The article highlights the role of AI as a supportive tool in veterinary radiology that enhances imaging workflows, accelerates decision-making, and strengthens collaboration between veterinarians and technology. Successful integration relies on thoughtful use, quality imaging, and continued learning. In this blog you will learn how:
- AI in veterinary radiology offers fast, consistent image screening to support confident treatment planning.
- Tools like Vetology’s AI report act as a guide—not a replacement—for veterinary or radiologist expertise.
- Embracing AI calls for some training, some collaboration, and an openness to evolving workflows.
- Vetology’s position is that Veterinarians, radiologists and developers should work together to ensure the AI tools we are building meet today’s clinical needs so they can solve the new challenges the future will bring
While AI’s potential is clear, it is important to recognize that its implementation may call for a shift in how veterinarians approach imaging, read radiographs, and initiate their diagnostic pathways.
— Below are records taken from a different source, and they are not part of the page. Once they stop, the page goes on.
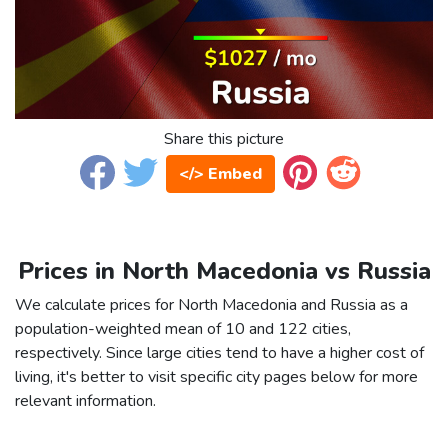
Share this picture
</> Embed
Prices in North Macedonia vs Russia
We calculate prices for North Macedonia and Russia as a
population-weighted mean of 10 and 122 cities,
respectively. Since large cities tend to have a higher cost of
living, it's better to visit specific city pages below for more
relevant information.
This article explores why AI is important, how to use it effectively, and the collaborative effort needed to integrate this technology into practice.
Why An AI Radiology Report Matters in Veterinary Medicine
Asking for help is a critical skill in a successful practice. Vetology’s Virtual AI Radiology Report is just that: a support tool, an answer sheet, a guide. It’s one of many tools in your medical toolkit, and it is essential to remember that it was never intended to replace veterinary expertise nor radiologists; it was built to complement both.
Using AI in Imaging Diagnostics
The effectiveness of AI depends on the quality of the submitted radiographs. Clear, well-positioned lateral and VD images that focus on the area of concern lead to more accurate reports. This underscores the importance of maintaining high imaging standards in clinical workflows.
Navigating the Learning Curve Together
As with any new tool, skillset, or appliance, adopting AI in veterinary medicine involves a learning curve, some change, and maybe some practice. AI is evolving and improving. Developing effective tools requires close collaboration between veterinary professionals and developers. Input from veterinarians helps refine systems, ensuring they address real-world clinical needs. Academic peer-reviews support the integrity of the tool, and clinicians benefit from training, practice, and patience with these tools, understanding their capabilities and limitations.
Vetology views integrating with veterinary workflows as a collective effort. Our collective success depends on thoughtful implementation, high-quality radiographs, and collaboration. By working together, veterinarians, radiologists, and technologists can create tools that reinvent workflows that support patient care and maintain the highest standards of safety. This partnership is critical to ensuring that this new approach to imaging evolves as a trusted and valuable resource for the veterinary community.